Клятва королевы
Шрифт:
— Брат Торквемада… — Я приложила руку к вздрагивающей груди.
На мгновение подумалось, что это наемный убийца, переодетый доминиканским монахом, — последний акт мести Вильены.
— Вы нас напугали. Не ожидала увидеть вас здесь в этот час.
— Как я уже сказал, прошу простить за вторжение. То, что я собираюсь вам сообщить, крайне важно.
От его немигающего взгляда Инес стало не по себе — руки ее дрожали, когда она зажигала новые свечи. В их неверном свете Торквемада выглядел слишком бледным и худым, словно затворник, что много недель не видел солнца.
Я жестом отослала Инес в спальню.
И все же, подчеркивая неуместность визита, я не стала садиться и не предложила сесть ему, а вместо этого сказала:
— Видимо, у вас и впрямь срочное известие. Я только что приехала. Если бы вы немного подождали, уверяю вас, я нашла бы подходящее время и место, чтобы поговорить.
— Ждать не было времени, — ответил он. — Господь послал меня к вам, ибо ваш судьбоносный миг почти рядом. Скоро скипетр окажется в ваших руках и перед вами откроется славный путь.
Меня зазнобило. Слова его напоминали речи тех одиозных прорицателей, что часто проникали во дворец с многочисленными талисманами и предсказаниями судьбы.
— Прошу вас, — сказала я, — выражайтесь яснее. Я устала. День был долгим.
Он шагнул ко мне, и я с ужасом разглядела босые ноги под оборванным подолом монашеского облачения, посиневшие от холода и с запекшейся на пальцах кровью. Вероятно, он шел от монастыря до алькасара без сандалий. Я снова содрогнулась.
— Господь дал вам Фернандо, — нараспев произнес Торквемада. — Он услышал ваши молитвы и даровал вам земную страсть, которой вы столь желали. Дал вам силу, чтобы преодолеть все препятствия и победить врагов, но взамен вы должны поклясться служить Ему. Вы должны почитать Его превыше всего, ибо Он требует этого от вас как Его земной королевы.

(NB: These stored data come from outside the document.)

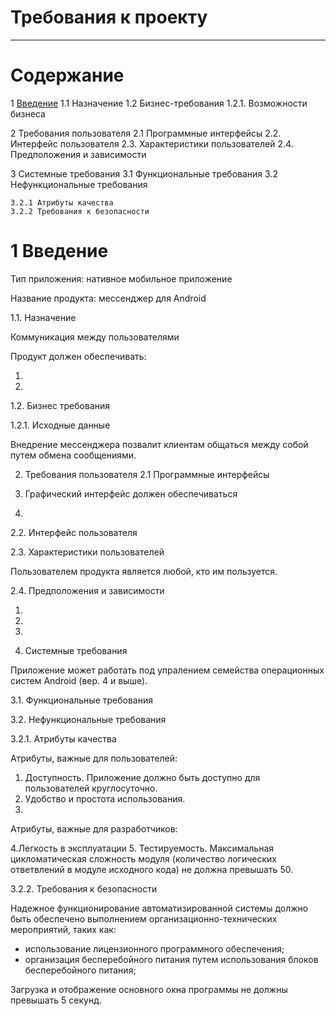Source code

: ﻿# Требования к проекту
---

# Содержание

1 [Введение](#intro)
  1.1 Назначение
  1.2 Бизнес-требования
    1.2.1. Возможности бизнеса

2 Требования пользователя
  2.1 Программные интерфейсы
  2.2. Интерфейс пользователя
  2.3. Характеристики пользователей
  2.4. Предположения и зависимости

3 Системные требования
  3.1 Функциональные требования
  3.2 Нефункциональные требования

    3.2.1 Атрибуты качества
    3.2.2 Требования к безопасности

<a name = "intro"/>

# 1 Введение

Тип приложения: нативное мобильное приложение

Название продукта: мессенджер для Android

1.1. Назначение

Коммуникация между пользователями

Продукт должен обеспечивать:

1. 

2.

1.2. Бизнес требования

1.2.1. Исходные данные

Внедрение мессенджера позвалит клиентам общаться между собой путем обмена сообщениями.

2. Требования пользователя
2.1 Программные интерфейсы

1. Графический интерфейс должен обеспечиваться  
2. 

2.2. Интерфейс пользователя


2.3. Характеристики пользователей

Пользователем продукта является любой, кто им пользуется.

2.4. Предположения и зависимости

1. 
2. 
3. 

3. Системные требования

Приложение может работать под упралением семейства операционных систем Android (вер. 4 и выше).

3.1. Функциональные требования



3.2. Нефункциональные требования

3.2.1. Атрибуты качества

Атрибуты, важные для пользователей:
1. Доступность. Приложение должно быть доступно для пользователей круглосуточно.
2. Удобство и простота использования.
3. 

Атрибуты, важные для разработчиков:

4.Легкость в эксплуатации
5. Тестируемость. Максимальная цикломатическая сложность модуля (количество логических ответвлений в модуле исходного кода) не должна превышать 50.

3.2.2. Требования к безопасности

Надежное функционирование автоматизированной системы должно быть обеспечено выполнением организационно-технических мероприятий, таких как:

- использование лицензионного программного обеспечения;
- организация бесперебойного питания путем использования блоков бесперебойного питания;

Загрузка и отображение основного окна программы не должны превышать 5 секунд. 
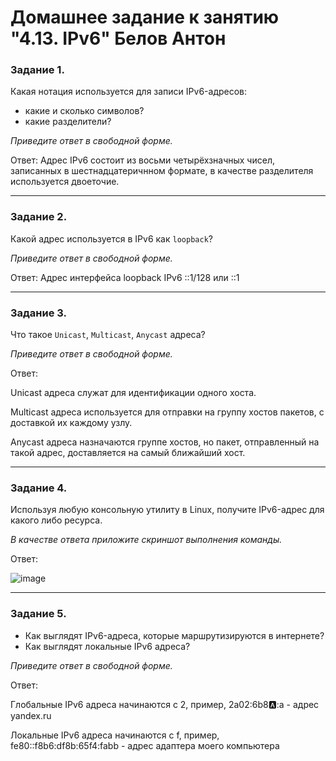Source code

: # Домашнее задание к занятию "4.13. IPv6" Белов Антон

### Задание 1. 

Какая нотация используется для записи IPv6-адресов:

 - какие и сколько символов?
 - какие разделители?

*Приведите ответ в свободной форме.*

Ответ: Адрес IPv6 состоит из восьми четырёхзначных чисел, записанных в шестнадцатеричнном формате, в качестве разделителя используется двоеточие.

---

### Задание 2. 

Какой адрес используется в IPv6 как `loopback`?

*Приведите ответ в свободной форме.*

Ответ: Адрес интерфейса loopback IPv6 ::1/128 или ::1

---

### Задание 3. 

Что такое `Unicast`, `Multicast`, `Anycast` адреса?

*Приведите ответ в свободной форме.*

Ответ:

Unicast адреса служат для идентификации одного хоста.

Multicast адреса используется для отправки на группу хостов пакетов, с доставкой их каждому узлу.

Anycast адреса назначаются группе хостов, но пакет, отправленный на такой адрес, доставляется на самый ближайший хост.

---

### Задание 4. 

Используя любую консольную утилиту в Linux, получите IPv6-адрес для какого либо ресурса.

*В качестве ответа приложите скриншот выполнения команды.*

Ответ:

![image](https://user-images.githubusercontent.com/107868869/196222404-b0f8bc1b-2fee-4bb9-8aba-8e052a70032a.png)

---

### Задание 5. 

 - Как выглядят IPv6-адреса, которые маршрутизируются в интернете?
 - Как выглядят локальные IPv6 адреса?

*Приведите ответ в свободной форме.*

Ответ:

Глобальные IPv6 адреса начинаются с 2, пример, 2a02:6b8:a::a - адрес yandex.ru

Локальные IPv6 адреса начинаются с f, пример, fe80::f8b6:df8b:65f4:fabb - адрес адаптера моего компьютера

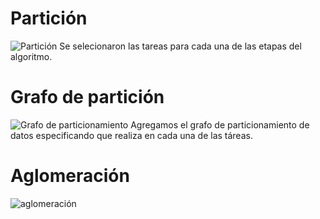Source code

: # Partición

![Partición](https://user-images.githubusercontent.com/11285528/95659059-40263880-0ae4-11eb-964d-54440f6da44a.jpg)
Se selecionaron las tareas para cada una de las etapas del algoritmo.

# Grafo de partición 
![Grafo de particionamiento](https://user-images.githubusercontent.com/11285528/95659428-9f854800-0ae6-11eb-877d-a4599492e8d0.png)
Agregamos el grafo de particionamiento de datos especificando que realiza en cada una de las táreas.

# Aglomeración
![aglomeración](https://user-images.githubusercontent.com/11285528/95275593-7b87e500-080e-11eb-8187-886f0d22b915.PNG)
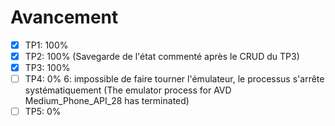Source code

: # Avancement

- [x] TP1: 100%
- [x] TP2: 100% (Savegarde de l'état commenté après le CRUD du TP3)
- [x] TP3: 100%
- [ ] TP4: 0% 6: impossible de faire tourner l'émulateur, le processus s'arrête systématiquement (The emulator process for AVD Medium_Phone_API_28 has terminated)
- [ ] TP5: 0%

Монах замолчал, и слова его отдались зловещим эхом. Я сглотнула комок в пересохшем горле. Зачем он говорил мне об этом? Неужели явился, чтобы обвинить меня в недостаточной набожности?
— Уверяю вас, я служу Ему каждый день, — сказала я. — Я всего лишь ничтожная служанка Божья и…
— Вы станете более чем служанкой, — ответил Торквемада, и я едва не попятилась, когда он склонился надо мной, сверкая глазами на мертвенно-бледном лице. — Вряд ли вы станете отрицать, что тоже видели печать Сатаны на нашем презренном короле. Энрике Четвертый обречен, и смерть уже ползет по его костям. Он оскорбил Всемогущего своими извращениями, отвернулся от добродетели, предался греху. Но вы, — он шагнул еще ближе ко мне, обдав меня запахом застарелого свечного дыма, — вы Его избранница. В вас ярко пылают Его свет и гнев. Лишь вы способны вырвать эти королевства из когтей дьявола и восстановить нашу святость. Только вы можете взять в руки меч, который пронзит сердце зла, поразившего эти земли.
Я оцепенела, не в силах отвести взгляда, услышала собственный голос:
— Предсказывать смерть короля — измена.
— Я не предсказываю. — Он поднял костлявый палец, словно упрекая меня. — Я всего лишь пыль, как и каждый человек, даже король.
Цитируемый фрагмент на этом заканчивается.